Além da lei sancionada endurecer a política nacional antidrogas, como já demonstrado, ela acaba por dar incentivo às comunidades terapêuticas por ampliar o rol de instituições capazes de receber internos, muitas delas associadas às entidades religiosas; e aqui uma outra crítica: nem sempre estas instituições tratam bem os seus internos. É realidade incontestável de que muitas destas instituições as condições encontradas são semelhantes ao que se encontram nos inúmeros presídios. Muitas delas estão em estado deploráveis, são muitas vezes inumanas, funcionando em condições inaceitáveis, demonstrando de que não há nenhuma fiscalização do Estado quanto à regularidade no funcionamento destas clínicas, sem contar que existe um possível faturamento destas clínicas a partir da aplicação da nova lei.
O título deste artigo não é um mero acaso, refere-se ao filme estrelado por Rodrigo Santoro e Othon Bastos: Bicho De Sete Cabeças. Este filme é de 2001 e pode tranquilamente ilustrar o que irá acontecer, pois é um filme bem esclarecedor para quem quer saber o que ocorre de verdade nas clínicas psiquiátricas para dependentes químicos. Em suma, o filme conta a história de Neto, um jovem usuário de maconha o qual é internado contra a sua vontade pelo seu pai depois que este encontra cigarros de maconha em seu casaco.
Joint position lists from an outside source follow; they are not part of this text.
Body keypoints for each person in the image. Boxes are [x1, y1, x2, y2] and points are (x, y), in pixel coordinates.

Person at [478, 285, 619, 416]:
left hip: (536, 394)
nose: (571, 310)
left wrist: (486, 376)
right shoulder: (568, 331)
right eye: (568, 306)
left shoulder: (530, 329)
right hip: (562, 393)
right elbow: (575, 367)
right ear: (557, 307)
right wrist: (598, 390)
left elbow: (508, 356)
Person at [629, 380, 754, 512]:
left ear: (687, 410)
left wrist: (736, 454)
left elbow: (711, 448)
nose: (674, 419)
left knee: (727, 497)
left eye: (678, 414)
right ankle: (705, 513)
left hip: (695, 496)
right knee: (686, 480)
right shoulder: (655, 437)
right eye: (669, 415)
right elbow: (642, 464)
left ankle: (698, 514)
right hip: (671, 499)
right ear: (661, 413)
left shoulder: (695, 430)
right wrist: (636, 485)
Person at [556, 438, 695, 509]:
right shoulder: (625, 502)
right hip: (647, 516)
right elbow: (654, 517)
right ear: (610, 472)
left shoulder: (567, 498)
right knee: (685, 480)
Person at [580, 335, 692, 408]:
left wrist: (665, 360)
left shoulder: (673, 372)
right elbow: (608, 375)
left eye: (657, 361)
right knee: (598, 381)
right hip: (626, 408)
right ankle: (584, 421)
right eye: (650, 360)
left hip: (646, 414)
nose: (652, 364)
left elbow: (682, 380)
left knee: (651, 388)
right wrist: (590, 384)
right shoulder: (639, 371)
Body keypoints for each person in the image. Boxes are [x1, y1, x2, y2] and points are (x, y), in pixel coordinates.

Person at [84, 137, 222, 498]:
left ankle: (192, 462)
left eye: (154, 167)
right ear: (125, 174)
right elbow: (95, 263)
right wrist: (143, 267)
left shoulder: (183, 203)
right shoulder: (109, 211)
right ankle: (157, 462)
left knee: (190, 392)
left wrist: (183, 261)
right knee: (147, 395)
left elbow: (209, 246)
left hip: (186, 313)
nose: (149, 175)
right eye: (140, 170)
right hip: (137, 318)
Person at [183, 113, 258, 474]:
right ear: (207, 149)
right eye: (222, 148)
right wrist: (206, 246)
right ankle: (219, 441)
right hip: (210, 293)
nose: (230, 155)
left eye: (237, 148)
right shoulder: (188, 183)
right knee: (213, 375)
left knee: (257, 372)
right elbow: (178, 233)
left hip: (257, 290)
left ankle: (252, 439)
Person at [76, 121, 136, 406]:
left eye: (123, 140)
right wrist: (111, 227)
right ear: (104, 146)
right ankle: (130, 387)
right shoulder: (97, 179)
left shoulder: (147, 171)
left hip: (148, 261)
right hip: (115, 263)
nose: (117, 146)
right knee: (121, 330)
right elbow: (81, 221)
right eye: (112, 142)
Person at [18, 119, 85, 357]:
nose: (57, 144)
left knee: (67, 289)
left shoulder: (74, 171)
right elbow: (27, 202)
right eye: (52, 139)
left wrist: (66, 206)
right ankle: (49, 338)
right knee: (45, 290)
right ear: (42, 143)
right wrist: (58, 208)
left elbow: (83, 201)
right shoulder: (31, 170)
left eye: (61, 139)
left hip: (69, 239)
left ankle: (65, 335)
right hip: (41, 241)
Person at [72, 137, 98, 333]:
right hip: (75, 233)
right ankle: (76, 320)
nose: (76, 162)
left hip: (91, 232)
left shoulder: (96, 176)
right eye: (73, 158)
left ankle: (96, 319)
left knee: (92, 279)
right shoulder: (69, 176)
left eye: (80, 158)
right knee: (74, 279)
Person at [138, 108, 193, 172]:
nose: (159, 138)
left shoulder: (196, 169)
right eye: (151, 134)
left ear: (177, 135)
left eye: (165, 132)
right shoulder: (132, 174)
Neto é levado para um hospital psiquiátrico, onde ele é vítima de maus-tratos reiteradamente pelos próprios funcionários, além de sofrer situações abusivas, piorando drasticamente o seu quadro de saúde mental, afetando a sua relação com o seu pai de modo negativa.
Apesar disso, em todas as opiniões de especialistas no assunto: tanto a favor quanto contra, deparei-me com um argumento em comum: de que em algumas ocasiões específicas e pontuais, há a necessidade de existir uma intervenção compulsória, mas que está seja procedida conforme com o texto da lei antecessora, a qual previa que esta seria a última ratio, ou último recurso a ser aplicado, assim como exposto no artigo 4º caput: “A internação, em qualquer de suas modalidades, só será indicada quando os recursos extra-hospitalares se mostrarem insuficientes.”. Para os que são contra, a internação compulsória só se justifica apenas em aproximadamente 5% dos casos, quando o dependente de crack também apresenta um problema mental grave, quando o paciente apresenta psicose (delírios de perseguição e alucinações) ou risco iminente de suicídio.
É compreensível que as famílias que tenha alguém dependente busquem a primeira saída que elas encontram para que o problema seja solucionado, o desespero delas é justificável perante o quadro em que elas se encontram de serem obrigadas a assistir à um ente querido se entregar ao mundo das drogas e muitas vezes se encontrarem prepotentes, vendo nesta medida mais severa algo bom, mas reflitam se vale a pena submeter a um tratamento que muitas vezes é comparado a prisão, além da tortura que sofrem pela abstinência, e que todo este sofrimento algumas vezes não traz resultado, é em vão. O tratamento destas pessoas devem ser o mais humanizadas possível, com todo apoio familiar, os quais não devem desistir nunca de verem alguém que ama se livrar de algo maligno e destruidor. O ideal é que se tente todos os meios consentidos para se aplicar o meio mais severo.